== Input for this task
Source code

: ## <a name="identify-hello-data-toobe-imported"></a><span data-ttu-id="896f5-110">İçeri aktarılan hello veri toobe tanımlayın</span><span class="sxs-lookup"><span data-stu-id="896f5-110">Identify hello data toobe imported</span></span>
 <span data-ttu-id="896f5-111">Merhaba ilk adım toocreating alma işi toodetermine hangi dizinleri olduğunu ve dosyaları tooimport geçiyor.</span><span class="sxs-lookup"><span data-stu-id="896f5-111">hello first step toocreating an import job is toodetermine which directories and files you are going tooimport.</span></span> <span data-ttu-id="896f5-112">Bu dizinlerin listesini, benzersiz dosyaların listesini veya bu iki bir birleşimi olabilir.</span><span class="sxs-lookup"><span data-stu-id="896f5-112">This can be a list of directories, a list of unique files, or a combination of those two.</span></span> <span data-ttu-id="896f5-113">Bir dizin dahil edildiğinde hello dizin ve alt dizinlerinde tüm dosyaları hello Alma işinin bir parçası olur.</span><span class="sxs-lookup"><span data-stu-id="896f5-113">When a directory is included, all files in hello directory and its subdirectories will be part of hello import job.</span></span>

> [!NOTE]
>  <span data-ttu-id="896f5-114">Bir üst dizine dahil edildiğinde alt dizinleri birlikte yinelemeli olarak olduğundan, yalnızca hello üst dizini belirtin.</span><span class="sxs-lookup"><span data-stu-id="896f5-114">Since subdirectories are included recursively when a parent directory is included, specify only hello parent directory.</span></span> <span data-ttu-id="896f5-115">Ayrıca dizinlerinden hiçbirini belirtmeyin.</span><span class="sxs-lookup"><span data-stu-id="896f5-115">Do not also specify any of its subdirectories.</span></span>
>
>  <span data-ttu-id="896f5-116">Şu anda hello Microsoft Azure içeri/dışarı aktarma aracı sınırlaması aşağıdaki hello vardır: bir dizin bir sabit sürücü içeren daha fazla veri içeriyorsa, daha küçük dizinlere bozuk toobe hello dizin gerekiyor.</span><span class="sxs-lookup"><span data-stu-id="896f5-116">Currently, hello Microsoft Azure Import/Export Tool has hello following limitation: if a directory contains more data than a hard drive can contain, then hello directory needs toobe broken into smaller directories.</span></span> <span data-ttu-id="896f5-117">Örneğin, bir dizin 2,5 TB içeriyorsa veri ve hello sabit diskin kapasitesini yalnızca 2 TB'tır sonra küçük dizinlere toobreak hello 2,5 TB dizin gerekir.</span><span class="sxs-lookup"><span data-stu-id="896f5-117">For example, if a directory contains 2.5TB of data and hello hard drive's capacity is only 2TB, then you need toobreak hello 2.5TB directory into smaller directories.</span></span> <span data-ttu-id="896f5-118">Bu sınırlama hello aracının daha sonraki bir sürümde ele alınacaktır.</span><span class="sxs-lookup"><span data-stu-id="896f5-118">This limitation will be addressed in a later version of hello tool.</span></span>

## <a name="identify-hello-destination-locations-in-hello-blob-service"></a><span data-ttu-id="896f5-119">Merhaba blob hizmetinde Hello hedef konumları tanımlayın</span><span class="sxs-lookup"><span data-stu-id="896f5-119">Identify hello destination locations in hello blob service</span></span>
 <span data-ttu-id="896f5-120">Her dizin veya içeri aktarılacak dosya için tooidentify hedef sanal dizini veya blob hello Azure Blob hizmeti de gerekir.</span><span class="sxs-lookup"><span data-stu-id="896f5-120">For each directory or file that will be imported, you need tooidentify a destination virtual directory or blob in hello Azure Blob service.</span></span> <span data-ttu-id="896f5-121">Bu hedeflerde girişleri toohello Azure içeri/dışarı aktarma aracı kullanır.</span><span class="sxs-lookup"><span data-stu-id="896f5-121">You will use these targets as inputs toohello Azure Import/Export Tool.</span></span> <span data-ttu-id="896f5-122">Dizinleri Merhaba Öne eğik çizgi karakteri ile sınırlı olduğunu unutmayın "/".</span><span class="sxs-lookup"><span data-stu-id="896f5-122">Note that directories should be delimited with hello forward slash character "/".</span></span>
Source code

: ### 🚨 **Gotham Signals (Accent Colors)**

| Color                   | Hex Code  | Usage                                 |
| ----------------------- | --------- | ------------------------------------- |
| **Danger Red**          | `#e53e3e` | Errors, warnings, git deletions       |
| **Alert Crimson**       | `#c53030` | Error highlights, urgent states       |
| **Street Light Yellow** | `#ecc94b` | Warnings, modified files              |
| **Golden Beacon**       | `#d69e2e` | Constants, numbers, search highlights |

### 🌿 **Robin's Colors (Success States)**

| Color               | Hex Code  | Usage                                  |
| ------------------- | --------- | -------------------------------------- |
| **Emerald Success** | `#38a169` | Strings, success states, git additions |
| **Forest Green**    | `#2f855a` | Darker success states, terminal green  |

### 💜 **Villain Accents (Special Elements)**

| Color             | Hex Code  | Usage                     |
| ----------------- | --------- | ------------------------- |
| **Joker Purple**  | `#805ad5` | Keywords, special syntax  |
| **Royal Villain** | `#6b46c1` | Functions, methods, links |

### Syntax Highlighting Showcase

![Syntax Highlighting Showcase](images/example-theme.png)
====
Problem to solve
Could you print, exactly and with nothing else, the lines from the one containing "success states, terminal" through the last line of the records above?

Output below
| **Forest Green**    | `#2f855a` | Darker success states, terminal green  |

### 💜 **Villain Accents (Special Elements)**

| Color             | Hex Code  | Usage                     |
| ----------------- | --------- | ------------------------- |
| **Joker Purple**  | `#805ad5` | Keywords, special syntax  |
| **Royal Villain** | `#6b46c1` | Functions, methods, links |

### Syntax Highlighting Showcase

![Syntax Highlighting Showcase](images/example-theme.png)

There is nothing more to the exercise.